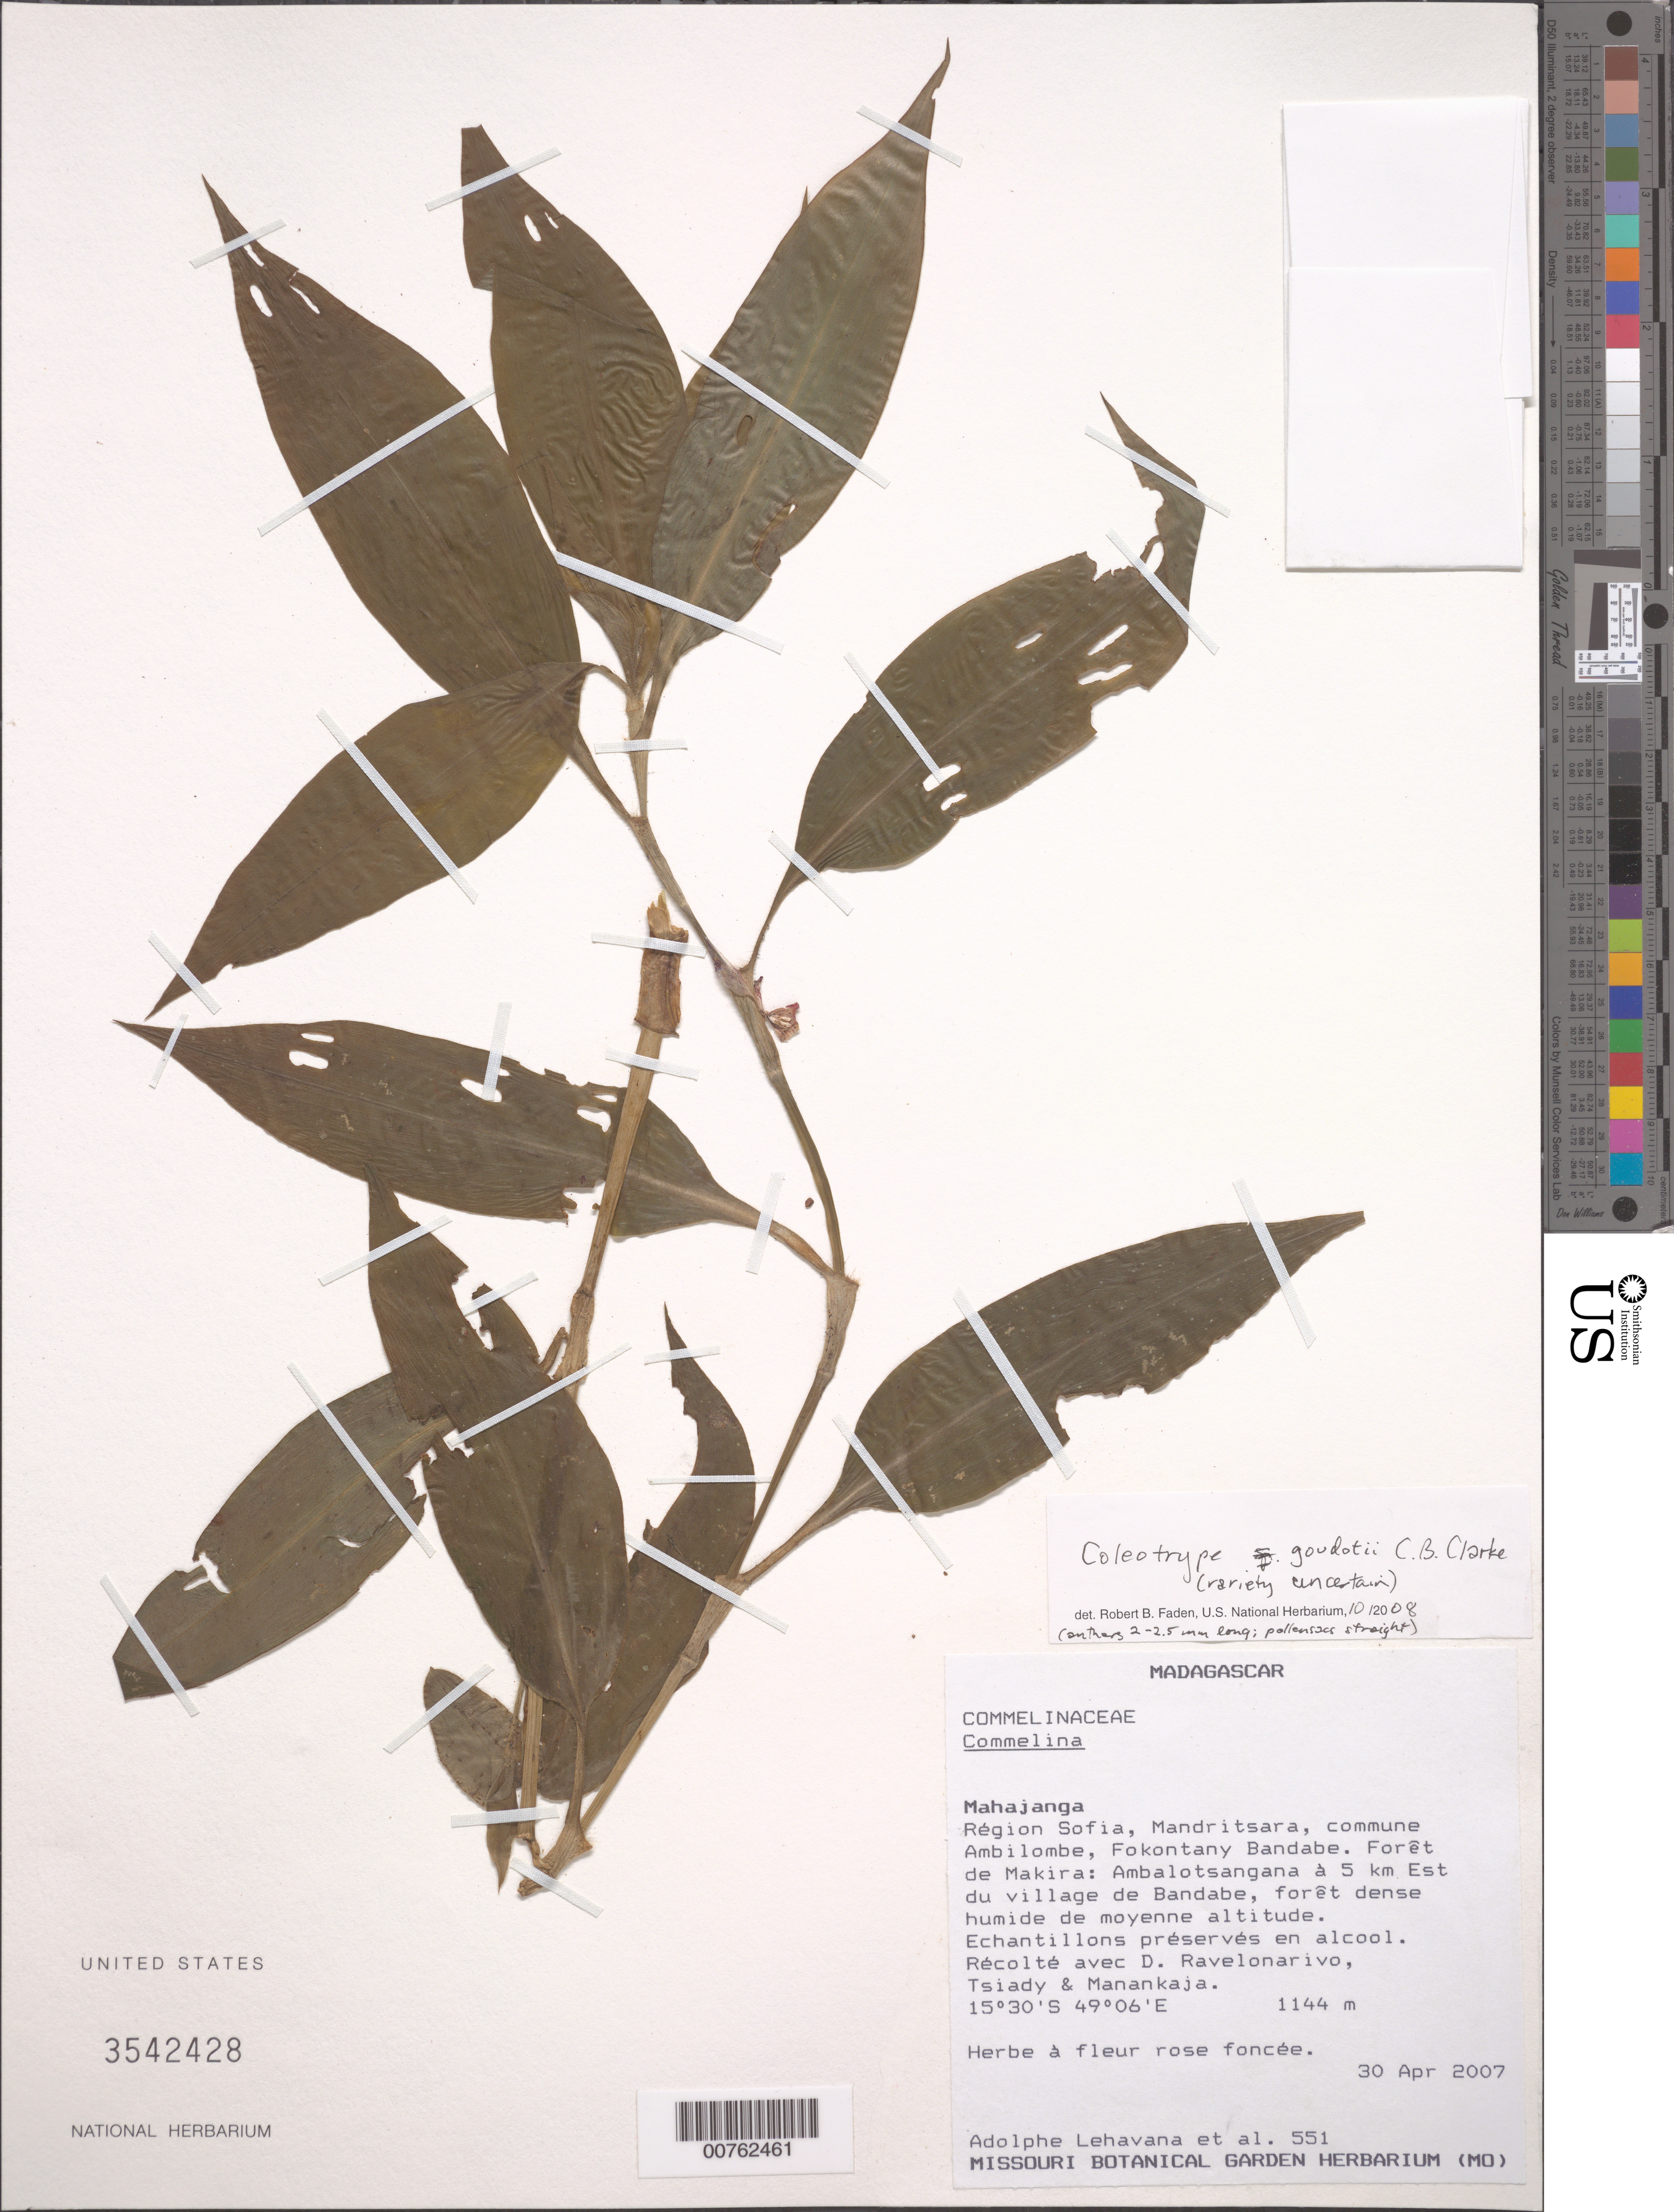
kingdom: Plantae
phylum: Tracheophyta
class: Liliopsida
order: Commelinales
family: Commelinaceae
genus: Coleotrype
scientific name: Coleotrype goudotii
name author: C.B. Clarke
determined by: Faden, Robert B., (US), Smithsonian Institution - National Museum of Natural History (UNITED STATES)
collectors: A. Lehavana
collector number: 551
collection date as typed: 30 Apr 2007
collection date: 2007-04-30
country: Madagascar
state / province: Sofia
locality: Mandritsara, commune Ambilombe, Fokontany Bandabe. Foret de Makira: Ambalotsangana a 5 km Est du villatge de Bandabe, foret dense humide de moyenne altitude. Echantillons preserves en alcool. Recolte avec D. Ravelonarivo, Tsiady & Manankaja.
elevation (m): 1144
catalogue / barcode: US 3542428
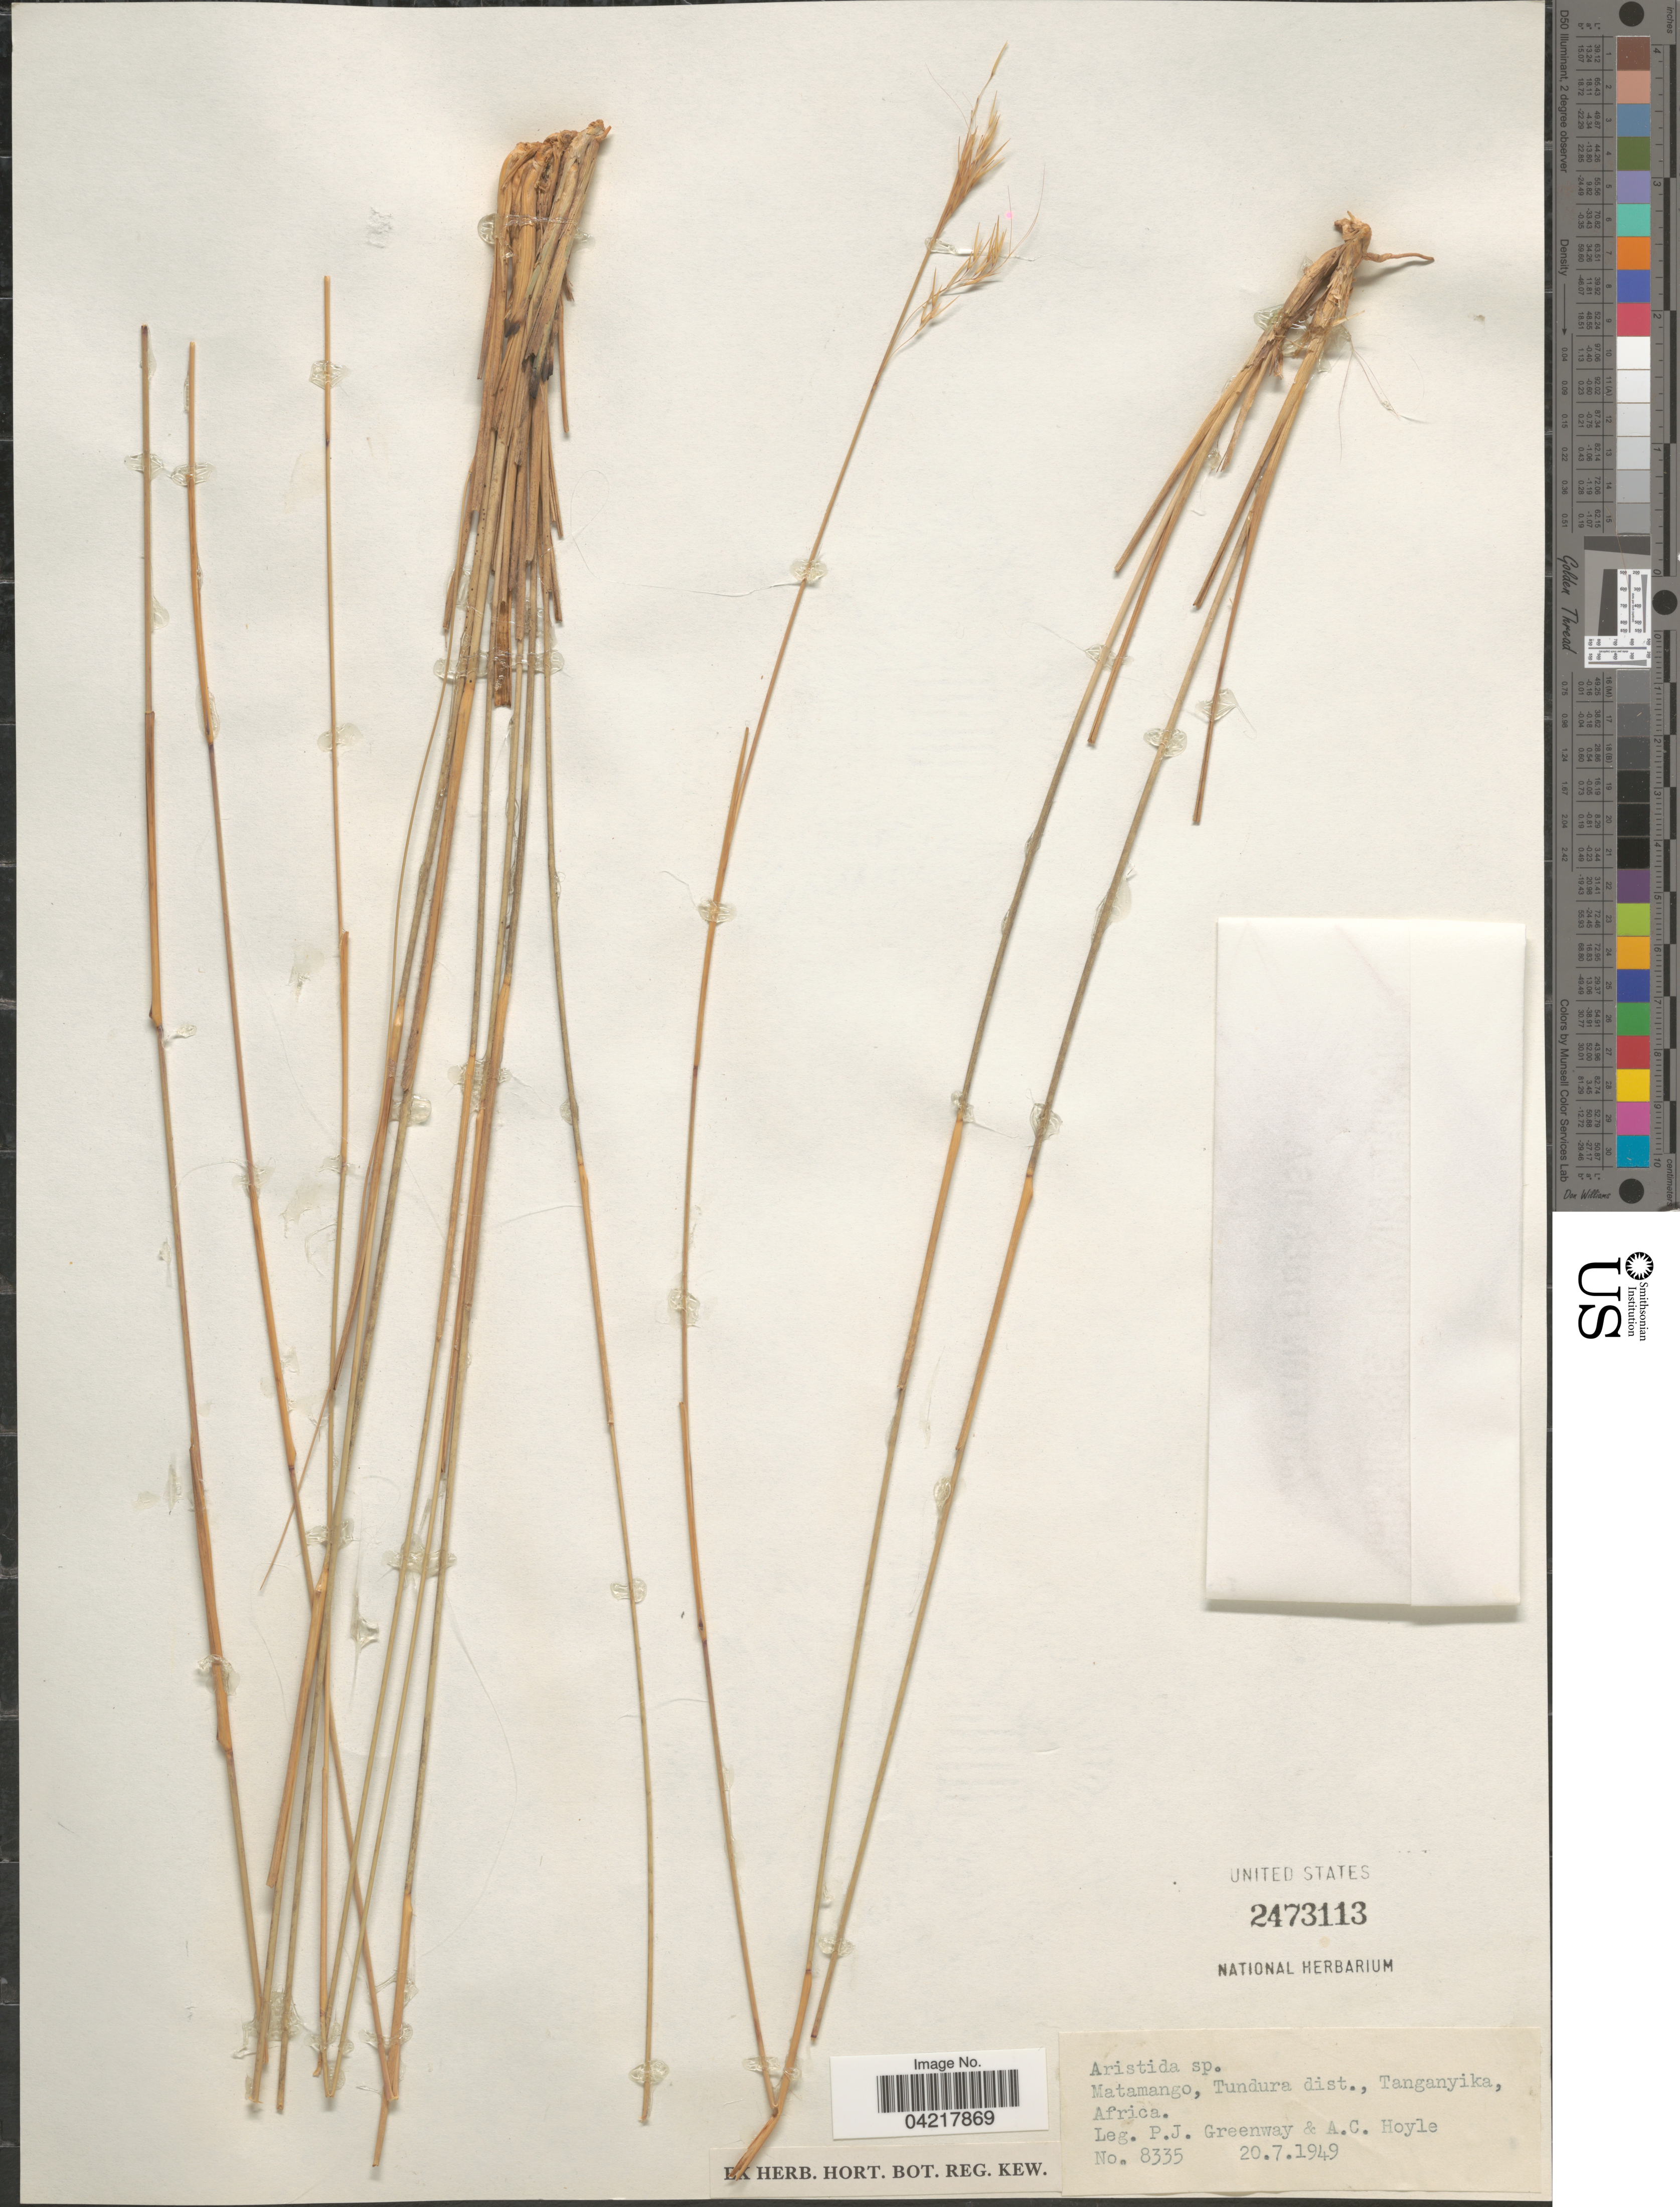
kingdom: Plantae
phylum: Tracheophyta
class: Liliopsida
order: Poales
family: Poaceae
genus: Aristida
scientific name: Aristida sp.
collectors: P. J. Greenway & A. Hoyle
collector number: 8335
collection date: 1949-07-20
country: Tanzania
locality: Matamango, Tundura dist., Tanganyika.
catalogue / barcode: US 2473113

## Instructions for the task
Arrange the lines above as a Markdown table with the columns "No." and "Line", numbering each row and skipping blank lines. Leave the pictures out.

## Task response
| No. | Line |
|---|---|
| 1 | kingdom: Plantae |
| 2 | phylum: Tracheophyta |
| 3 | class: Liliopsida |
| 4 | order: Commelinales |
| 5 | family: Commelinaceae |
| 6 | genus: Coleotrype |
| 7 | scientific name: Coleotrype goudotii |
| 8 | name author: C.B. Clarke |
| 9 | determined by: Faden, Robert B., (US), Smithsonian Institution - National Museum of Natural History (UNITED STATES) |
| 10 | collectors: A. Lehavana |
| 11 | collector number: 551 |
| 12 | collection date as typed: 30 Apr 2007 |
| 13 | collection date: 2007-04-30 |
| 14 | country: Madagascar |
| 15 | state / province: Sofia |
| 16 | locality: Mandritsara, commune Ambilombe, Fokontany Bandabe. Foret de Makira: Ambalotsangana a 5 km Est du villatge de Bandabe, foret dense humide de moyenne altitude. Echantillons preserves en alcool. Recolte avec D. Ravelonarivo, Tsiady & Manankaja. |
| 17 | elevation (m): 1144 |
| 18 | catalogue / barcode: US 3542428 |
| 19 | kingdom: Plantae |
| 20 | phylum: Tracheophyta |
| 21 | class: Liliopsida |
| 22 | order: Poales |
| 23 | family: Poaceae |
| 24 | genus: Aristida |
| 25 | scientific name: Aristida sp. |
| 26 | collectors: P. J. Greenway & A. Hoyle |
| 27 | collector number: 8335 |
| 28 | collection date: 1949-07-20 |
| 29 | country: Tanzania |
| 30 | locality: Matamango, Tundura dist., Tanganyika. |
| 31 | catalogue / barcode: US 2473113 |